Aim A: According to the passage about Elizabeth Ann Seton, why did she decide to become a Catholic? Answer in one to three sentences.
Aim B: Pick up the passage about Elizabeth Ann Seton right after its final sentence and keep the story going.

Source extract:
Without that proof, the officials wouldn’t allow the people to come into Italy. Everyone on board had to be kept in quarantine. That means that they weren’t allowed contact with any people on land. They had to stay isolated until everyone was sure that the yellow fever had not been brought to Italy.

 

So William, Elizabeth, and Anna Maria were taken to a stone tower that stood in the middle of the bay outside the city. It was a place that had been used in the past to house lepers, but now it was to be their home for the next thirty days.

 

Elizabeth tried hard to keep everyone’s spirits strong, but there was little she could do about her husband’s health. Already ill, he only got worse in that cold, damp tower. The family was released from quarantine on December 19, but it was too late for William to get help. He died two days after Christmas.

 

Poor Elizabeth! There she was, in a foreign country with her daughter, while her four other children and a failed business were at home across the ocean.

 

What could she do? How would she and her children live?

 

Elizabeth Ann Seton had always been close to God, even as a child. As she grew older, every stage in her life—her happy marriage, the birth of each of her wonderful children—brought her even closer to God.

 

But all along, something had been missing. Once she was in Italy with her Catholic friends, Elizabeth discovered what it was. It was the peace of the Catholic faith, especially the loving presence of Jesus in the Eucharist.

 

When Elizabeth returned to New York, she thought long and hard. For months she prayed, reflected, and wrote in her journal. What should she do?

 

The answer was soon clear. Elizabeth had found the truth in the Catholic faith, so she would devote her life to it. On March 14, 1805, Elizabeth Ann Seton became a Catholic.

(Element position data)
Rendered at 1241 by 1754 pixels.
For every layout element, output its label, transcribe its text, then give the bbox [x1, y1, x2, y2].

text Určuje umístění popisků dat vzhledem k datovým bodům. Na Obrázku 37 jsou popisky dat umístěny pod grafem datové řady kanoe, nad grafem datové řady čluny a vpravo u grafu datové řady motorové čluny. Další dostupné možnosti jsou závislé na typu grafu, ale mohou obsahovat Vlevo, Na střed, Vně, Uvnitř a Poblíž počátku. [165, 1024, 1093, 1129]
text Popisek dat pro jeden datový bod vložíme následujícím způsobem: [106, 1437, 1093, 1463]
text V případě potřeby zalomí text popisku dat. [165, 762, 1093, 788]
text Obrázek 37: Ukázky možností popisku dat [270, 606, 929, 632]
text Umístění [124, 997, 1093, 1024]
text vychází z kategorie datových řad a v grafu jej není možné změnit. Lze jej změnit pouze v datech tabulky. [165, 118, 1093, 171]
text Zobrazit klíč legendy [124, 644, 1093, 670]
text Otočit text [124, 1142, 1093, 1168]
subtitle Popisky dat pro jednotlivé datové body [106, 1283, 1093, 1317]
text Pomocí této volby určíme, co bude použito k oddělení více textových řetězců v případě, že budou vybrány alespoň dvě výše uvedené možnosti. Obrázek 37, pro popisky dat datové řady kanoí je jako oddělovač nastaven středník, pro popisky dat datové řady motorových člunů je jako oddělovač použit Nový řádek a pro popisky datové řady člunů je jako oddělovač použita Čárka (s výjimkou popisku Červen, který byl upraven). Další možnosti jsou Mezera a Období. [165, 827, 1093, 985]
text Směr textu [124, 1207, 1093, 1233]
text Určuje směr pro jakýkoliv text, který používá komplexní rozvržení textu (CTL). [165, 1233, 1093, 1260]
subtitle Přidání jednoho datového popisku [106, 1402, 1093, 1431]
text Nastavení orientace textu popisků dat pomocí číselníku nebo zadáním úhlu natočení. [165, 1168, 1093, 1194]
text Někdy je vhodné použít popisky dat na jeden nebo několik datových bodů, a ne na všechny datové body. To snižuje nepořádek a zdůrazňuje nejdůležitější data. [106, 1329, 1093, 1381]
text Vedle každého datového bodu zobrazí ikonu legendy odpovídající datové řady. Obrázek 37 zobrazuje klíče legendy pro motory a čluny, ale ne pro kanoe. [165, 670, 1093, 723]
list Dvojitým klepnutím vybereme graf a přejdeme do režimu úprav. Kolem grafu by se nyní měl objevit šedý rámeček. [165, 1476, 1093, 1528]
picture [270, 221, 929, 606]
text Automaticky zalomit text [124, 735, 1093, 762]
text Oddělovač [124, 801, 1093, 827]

Output A: In Italy she discovered that the peace of the Catholic faith, especially the loving presence of Jesus in the Eucharist, was what had been missing from her life. After months of prayer and reflection in New York, she concluded that she had found the truth in the Catholic faith, so she would devote her life to it.

Output B:
Once again, her life changed. You see, in those days, not many Catholics lived in the United States, and those who did faced a great deal of prejudice. None of Elizabeth’s relatives understood what she was doing. And soon it became clear that the wealthy people of New York, people who’d been her friends since she was a child, were turning their backs on her.

 

Except for the peace that Elizabeth, and now her children, found in the Catholic faith, everything seemed to be getting worse by the day. She had no money. Her friends and even her family were treating her as if she had committed a crime, just because she had become a Catholic. Elizabeth tried to open a school in New York City, but her own children were the only pupils. Other people were afraid she’d try to make their children Catholic too!

 

One day, Elizabeth was sitting in the back of church, quietly praying. The priest had noticed her during Mass. Now he couldn’t help noticing her again. Elizabeth’s prayer seemed so deep and true that the priest couldn’t help but wonder who she was. So he asked.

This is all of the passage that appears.